Execution Queue
PocketCI limits concurrent pipeline runs with --max-in-flight (default 10). When all slots are busy, incoming triggers can be queued rather than rejected.
Configuration
| Flag | Default | Env Var | Description |
|---|---|---|---|
--max-in-flight | 10 | CI_MAX_IN_FLIGHT | Maximum concurrent pipeline executions |
--max-queue-size | 100 | CI_MAX_QUEUE_SIZE | Maximum queued runs waiting for a slot; 0 disables queuing |
Example
bash
pocketci server --max-in-flight 5 --max-queue-size 50How It Works
- A pipeline trigger arrives (webhook, manual, schedule, or
triggerPipeline()call). - If an in-flight slot is available, the run starts immediately.
- If all slots are busy but the queue has capacity, the run is saved with status
queued. - A background goroutine dispatches queued runs FIFO as slots free up.
- If both in-flight slots and the queue are full, the server returns HTTP 503 with an
ErrQueueFullerror.
Run Status Lifecycle
Queued runs follow this status progression:
queued → running → succeeded / failedRuns that start immediately skip the queued state.
Queue-Full Behavior
When the queue is at capacity:
- Webhook triggers receive HTTP 503
- Manual triggers (
pipeline run,pipeline trigger) receive HTTP 503 - Resume operations receive HTTP 503
- Scheduled triggers skip the current cycle and retry at the next poll interval
triggerPipeline()calls throw a JavaScript error
Disabling the Queue
Set --max-queue-size 0 to disable queuing entirely. When disabled, any trigger that arrives while all in-flight slots are busy is immediately rejected with HTTP 503.
Graceful Shutdown
On server shutdown:
- New queued runs are no longer accepted.
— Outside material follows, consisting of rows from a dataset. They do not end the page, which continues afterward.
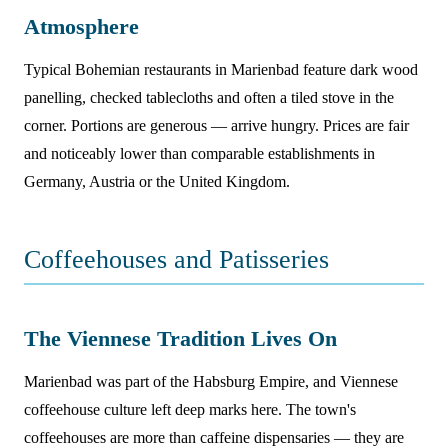
Atmosphere
Typical Bohemian restaurants in Marienbad feature dark wood
panelling, checked tablecloths and often a tiled stove in the
corner. Portions are generous — arrive hungry. Prices are fair
and noticeably lower than comparable establishments in
Germany, Austria or the United Kingdom.
Coffeehouses and Patisseries
The Viennese Tradition Lives On
Marienbad was part of the Habsburg Empire, and Viennese
coffeehouse culture left deep marks here. The town's
coffeehouses are more than caffeine dispensaries — they are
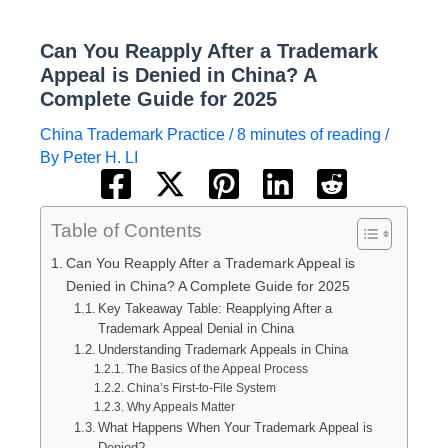
Can You Reapply After a Trademark
Appeal is Denied in China? A
Complete Guide for 2025
China Trademark Practice
/
8 minutes of reading
/
By
Peter H. LI
Table of Contents
Can You Reapply After a Trademark Appeal is
Denied in China? A Complete Guide for 2025
Key Takeaway Table: Reapplying After a
Trademark Appeal Denial in China
Understanding Trademark Appeals in China
The Basics of the Appeal Process
China’s First-to-File System
Why Appeals Matter
What Happens When Your Trademark Appeal is
Denied?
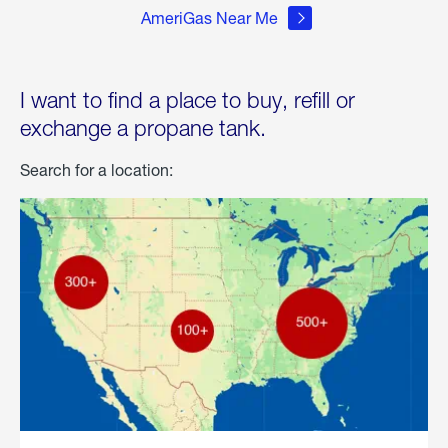
AmeriGas Near Me
I want to find a place to buy, refill or
exchange a propane tank.
Search for a location:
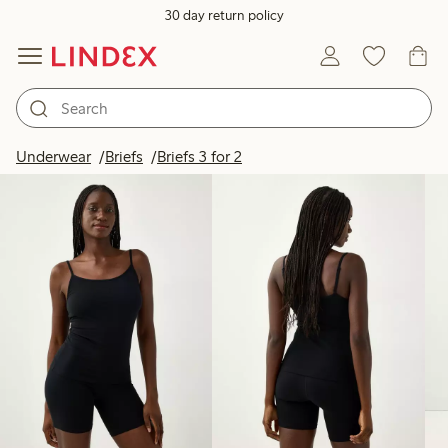
30 day return policy
Products in image
Underwear
Briefs
Briefs 3 for 2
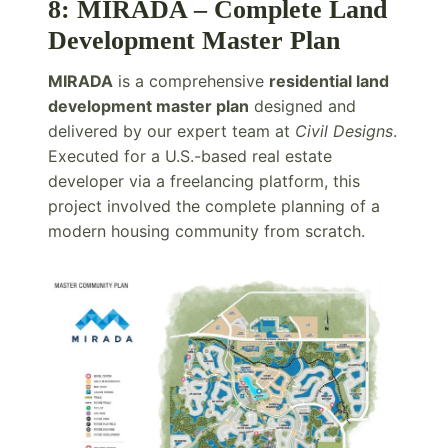
8: MIRADA – Complete Land
Development Master Plan
MIRADA
is a comprehensive
residential land
development master plan
designed and
delivered by our expert team at
Civil Designs
.
Executed for a U.S.-based real estate
developer via a freelancing platform, this
project involved the complete planning of a
modern housing community from scratch.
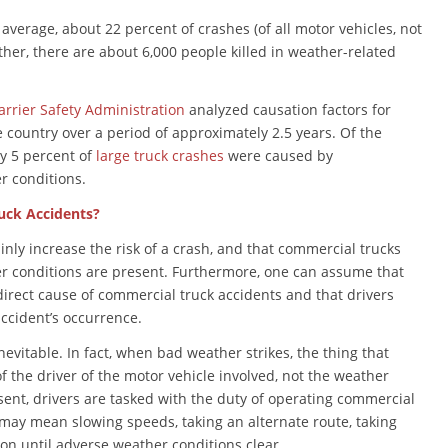
average, about 22 percent of crashes (of all motor vehicles, not
ther, there are about 6,000 people killed in weather-related
rrier Safety Administration
analyzed causation factors for
 country over a period of approximately 2.5 years. Of the
ly 5 percent of
large truck crashes
were caused by
r conditions.
uck Accidents?
inly increase the risk of a crash, and that commercial trucks
r conditions are present. Furthermore, one can assume that
direct cause of commercial truck accidents and that drivers
accident’s occurrence.
evitable. In fact, when bad weather strikes, the thing that
f the driver of the motor vehicle involved, not the weather
sent, drivers are tasked with the duty of operating commercial
 may mean slowing speeds, taking an alternate route, taking
on until adverse weather conditions clear.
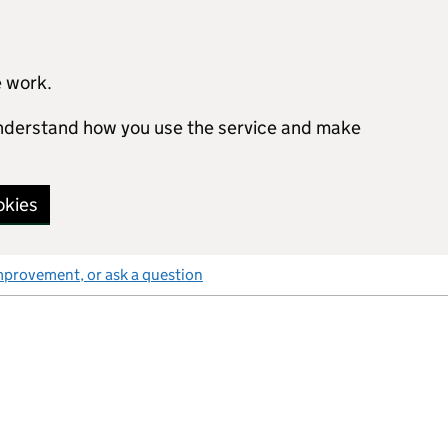
e work.
 understand how you use the service and make
okies
mprovement, or ask a question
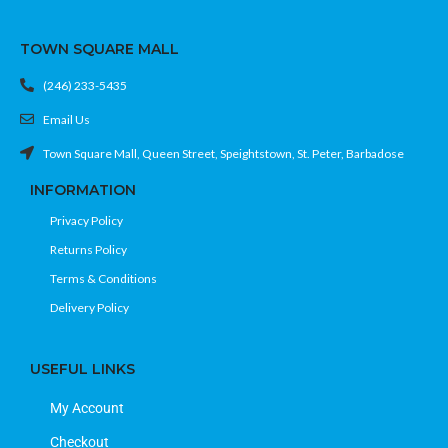
TOWN SQUARE MALL
(246) 233-5435
Email Us
Town Square Mall, Queen Street, Speightstown, St. Peter, Barbadose
INFORMATION
Privacy Policy
Returns Policy
Terms & Conditions
Delivery Policy
USEFUL LINKS
My Account
Checkout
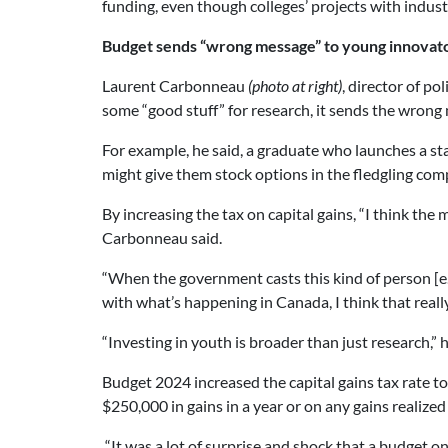
funding, even though colleges’ projects with industry
Budget sends “wrong message” to young innovat
Laurent Carbonneau
(photo at right)
, director of p
some “good stuff” for research, it sends the wron
For example, he said, a graduate who launches a sta
might give them stock options in the fledgling com
By increasing the tax on capital gains, “I think the 
Carbonneau said.
“When the government casts this kind of person [
with what’s happening in Canada, I think that real
“Investing in youth is broader than just research,” h
Budget 2024 increased the capital gains tax rate to 
$250,000 in gains in a year or on any gains realized
“It was a lot of surprise and shock that a budget on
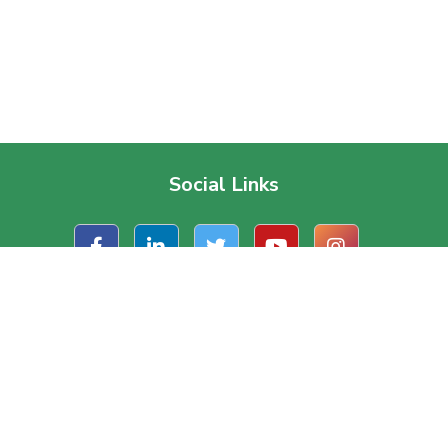
Social Links
t Us
Useful Links
ate Office
About Us
, Road 1/A, Block – J
Contact Us
a, Dhaka, Bangladesh.
Terms & Conditions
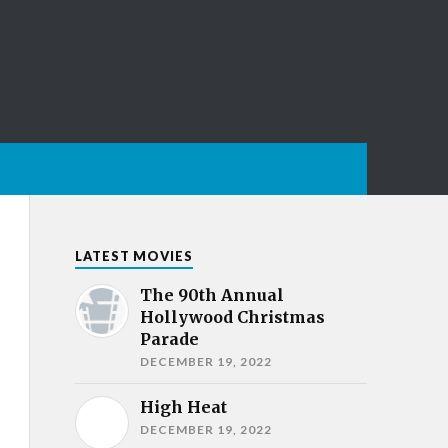
LATEST MOVIES
The 90th Annual
Hollywood Christmas
Parade
DECEMBER 19, 2022
High Heat
DECEMBER 19, 2022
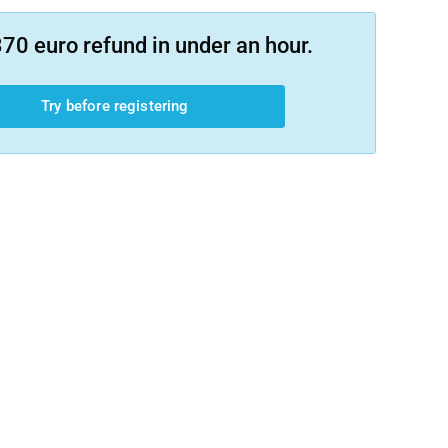
70 euro refund in under an hour.
Try before registering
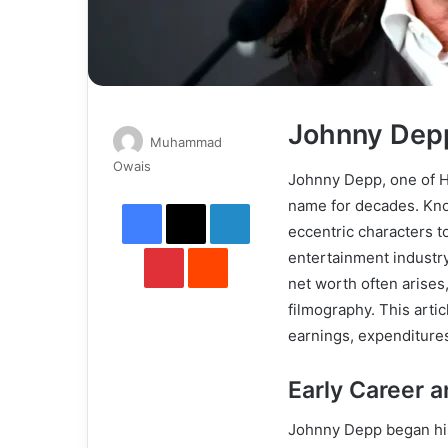
Johnny Dep
Muhammad
Send
Owais
Johnny Depp, one of H
an
Facebook
X
LinkedIn
name for decades. Known
email
eccentric characters to
Pinterest
Reddit
entertainment industry
net worth often arises,
filmography. This arti
earnings, expenditures
Early Career 
Johnny Depp began his 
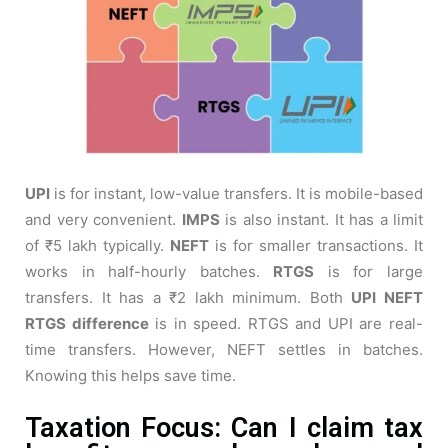
UPI
is for instant, low-value transfers. It is mobile-based
and very convenient.
IMPS
is also instant. It has a limit
of ₹5 lakh typically.
NEFT
is for smaller transactions. It
works in half-hourly batches.
RTGS
is for large
transfers. It has a ₹2 lakh minimum. Both
UPI NEFT
RTGS difference
is in speed. RTGS and UPI are real-
time transfers. However, NEFT settles in batches.
Knowing this helps save time.
Taxation Focus: Can I claim tax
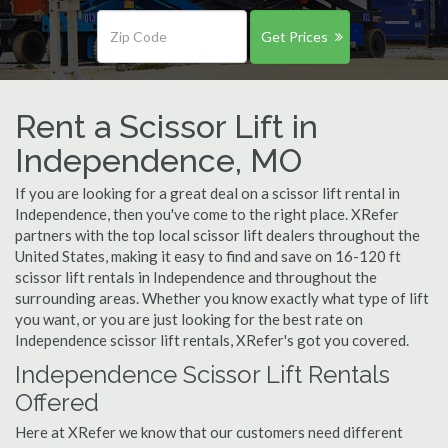
Get Prices
Rent a Scissor Lift in
Independence, MO
If you are looking for a great deal on a scissor lift rental in
Independence, then you've come to the right place. XRefer
partners with the top local scissor lift dealers throughout the
United States, making it easy to find and save on 16-120 ft
scissor lift rentals in Independence and throughout the
surrounding areas. Whether you know exactly what type of lift
you want, or you are just looking for the best rate on
Independence scissor lift rentals, XRefer's got you covered.
Independence Scissor Lift Rentals
Offered
Here at XRefer we know that our customers need different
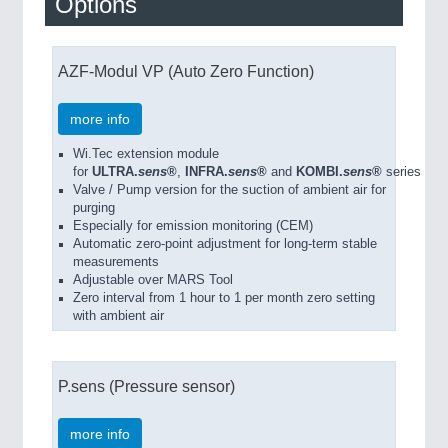
Options
AZF-Modul VP (Auto Zero Function)
more info
Wi.Tec extension module
for
ULTRA.
sens
®
,
INFRA.
sens
®
and
KOMBI.
sens
®
series
Valve / Pump version for the suction of ambient air for
purging
Especially for emission monitoring (CEM)
Automatic zero-point adjustment for long-term stable
measurements
Adjustable over MARS Tool
Zero interval from 1 hour to 1 per month zero setting
with ambient air
P.sens (Pressure sensor)
more info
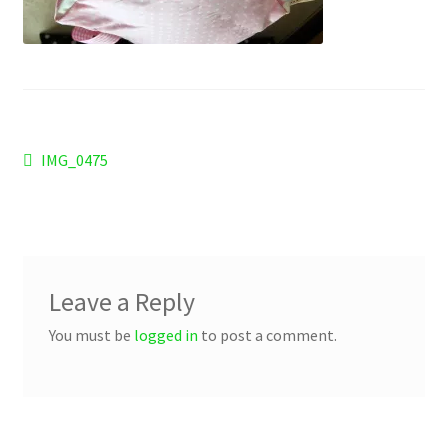
Checkout
Refund and Returns Policy
Work Wear
Post
Previous
IMG_0475
post:
navigation
Leave a Reply
You must be
logged in
to post a comment.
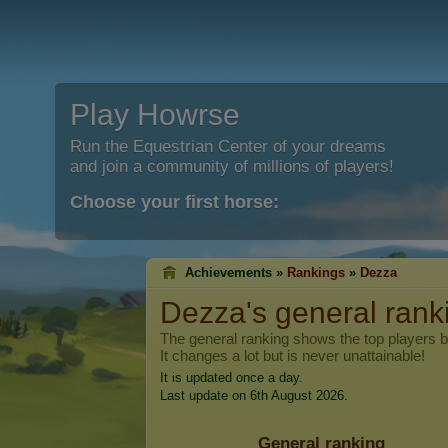
Play Howrse
Run the Equestrian Center of your dreams
and join a community of millions of players!
Choose your first horse:
Achievements »
Rankings
»
Dezza
Dezza
's general rank
The general ranking shows the top players 
It changes a lot but is never unattainable!
It is updated once a day.
Last update on 6th August 2026.
General ranking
- The queue drains — already-queued runs are dispatched as slots free up.
- The server waits for all in-flight runs to complete before exiting.
Tuning Guidance
- Webhook-heavy deployments: Use a larger queue (e.g., 200-500) to absorb burst traffic and avoid dropping webhook events.
- Interactive use: A smaller queue with faster feedback may be preferable.
- Scheduled pipelines: The scheduler automatically respects queue limits and retries on the next poll cycle, so queue size is less critical.